The Ripley’s exhibit of bowl season: Georgia State

There are now 39 bowl games, exclusive of the college football playoff, and I feel comfortable saying it would not be a lesser world if we suddenly had to do without the Motel 6 Cactus, the Nova Home Loans Arizona, the Popeyes Bahamas, the AFR Celebration and the Marmot Boca Raton.

But there is an upside to this relative holiday absurdity, which has seen the bowl count more than double in the last 20 years (there were 18 in 1995). Georgia State, football newbie and heretofore punching bag, has a platform.

Never mind that the platform is the Cure Bowl. Never mind that this is a first-year bowl matching two non-Power-5 conferences (Sun Belt, American Athletic) and schools (Georgia State, San Jose State) largely ignored in their major market homes. Georgia State coach Trent Miles took over a fourth-year program in 2013 and went 0-12, 1-11 and 2-6 this season before seeing his team win four straight to become bowl eligible.

In short, the Panthers won more games in their last four than in their first 32.

Ripley’s Believe It Or Not has the two-headed goat.

The bowl season has Georgia State.

I mean that as no disrespect to Georgia State. The first time I went to Ripley’s I mostly wanted to see the two-headed goat. It was cool. But this is even better — and everybody’s real, not stuffed.

“I think it will really hit me when it’s all over,” Miles said. “To get to this position this fast in this program, it’s amazing.”

Miles is certain to get a nice contract extension, like basketball coach Ron Hunter did after leading the Panthers to its first Sun Belt title and an NCAA tournament. Miles doesn’t have the celebrity status of Hunter. But Hunter had the YouTube advantage of tearing his Achilles during a celebration after winning the Sun Belt title, then coaching in the NCAA tournament on a rolling stool, then tipping on national TV over during another celebration.

Miles stood up from his chair Tuesday and showed media members a scar on the back of his foot, a reminder of when he tore his Achilles during a lunch time hoops game several years ago at Fresno State.

“And I didn’t need a stool,” Miles said, smiling.

He has a beard now. He grew it as part of no-shave November for cancer awareness and hates it.

“But I can’t shave it now. Superstitious,” he said.

Since mid-November, he also has made a practice of buying three dozen doughnuts every Thursday: a dozen vanilla with rainbow sprinkles for his family, and a dozen glazed and a dozen chocolate covered to bring to work.

“I can’t stop now.We’re winning,” he said. “Everybody has to walk into my office on Thursday and take a doughnut. I don’t care if they eat it.”

He has other superstitions but he would rather not disclose them for fear of public humiliation. Also, why disturb the unknown forces that led to all of this?

Georgia State’s play had improved this season and it had the Sun Belt’s best quarterback in Nick Arbuckle (more than 4,000 yards passing and 26 touchdowns). But through eight games, the Panthers still had been doing just enough to lose.

Then, “One day, they just got it,” Miles said.

They defeated Texas State, South Alabama and Troy. They were three-touchdown underdogs going into the season’s final game at Georgia Southern, but pulled off the mother of all Ripley’s results: a 34-7 win in Statesboro, easily the Panthers’ best performance in their six-year existence.

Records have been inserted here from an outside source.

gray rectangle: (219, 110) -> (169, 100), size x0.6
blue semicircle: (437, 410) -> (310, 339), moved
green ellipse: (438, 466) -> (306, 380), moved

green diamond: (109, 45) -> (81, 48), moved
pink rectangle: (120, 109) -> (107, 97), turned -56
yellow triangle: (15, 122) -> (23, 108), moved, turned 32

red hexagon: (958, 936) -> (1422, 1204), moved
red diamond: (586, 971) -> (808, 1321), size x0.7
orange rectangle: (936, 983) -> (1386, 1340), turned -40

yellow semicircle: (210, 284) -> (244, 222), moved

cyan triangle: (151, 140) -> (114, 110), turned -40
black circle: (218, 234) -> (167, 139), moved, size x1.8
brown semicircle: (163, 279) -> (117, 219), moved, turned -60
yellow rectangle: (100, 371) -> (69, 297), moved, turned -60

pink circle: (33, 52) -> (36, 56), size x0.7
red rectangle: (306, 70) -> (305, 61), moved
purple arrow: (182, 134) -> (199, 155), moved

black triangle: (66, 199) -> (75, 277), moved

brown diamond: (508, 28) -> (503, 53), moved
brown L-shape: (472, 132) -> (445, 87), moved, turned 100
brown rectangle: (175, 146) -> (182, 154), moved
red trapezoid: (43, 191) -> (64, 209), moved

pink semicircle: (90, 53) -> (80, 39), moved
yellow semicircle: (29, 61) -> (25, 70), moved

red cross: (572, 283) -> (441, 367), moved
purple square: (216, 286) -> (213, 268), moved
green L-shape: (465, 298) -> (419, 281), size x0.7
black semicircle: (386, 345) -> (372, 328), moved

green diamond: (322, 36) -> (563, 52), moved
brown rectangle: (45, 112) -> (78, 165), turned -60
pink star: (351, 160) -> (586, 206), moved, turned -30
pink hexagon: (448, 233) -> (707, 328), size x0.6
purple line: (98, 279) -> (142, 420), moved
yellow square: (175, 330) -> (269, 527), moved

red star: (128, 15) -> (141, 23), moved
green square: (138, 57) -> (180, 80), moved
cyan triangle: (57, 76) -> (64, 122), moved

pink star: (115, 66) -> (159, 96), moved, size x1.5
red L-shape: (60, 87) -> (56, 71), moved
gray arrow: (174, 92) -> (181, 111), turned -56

During the final minutes of the games, Miles stood on the sideline, watching the clock, doing math equations in his head, taking off a minute here, two minutes there. “I’m thinking, ‘OK, they have an option offense, they’ll need this much time to score,’ things like that.”

He didn’t let his mind consider the implausible end result until less than two minutes remained and senior linebacker Joseph Peterson walked up to him.

“So I’m doing this math and Joe comes up and says, ‘We’re going to a bowl game coach.’ And I thought, ‘Holy (bleep). We’re going to a bowl.’ And I turn around and I see guys hugging each other and saying, ‘Bowl game. Bowl game.”

It didn’t have to be on New Year’s Day. It didn’t have to be the Orange or Sugar or Cotton. For a team that lost 37-3 to Appalachian State in October, it felt the same.

“Our kids are no longer on that dark side any more,” Miles said. “They know how to win.”

This will help recruiting. It should help with the program’s visibility. The long-term sustainability of the program remains in question because the Panthers still draw connect-the-dot crowds in the Georgia Dome, but the team has a new weight room by its practice field now and the potential of a new facility and more manageable stadium on the Turner Field site could be a major boost.

“When you start winning, people start showing up,” he said.

That remains to be seen. But it wouldn’t be the program’s least likely development.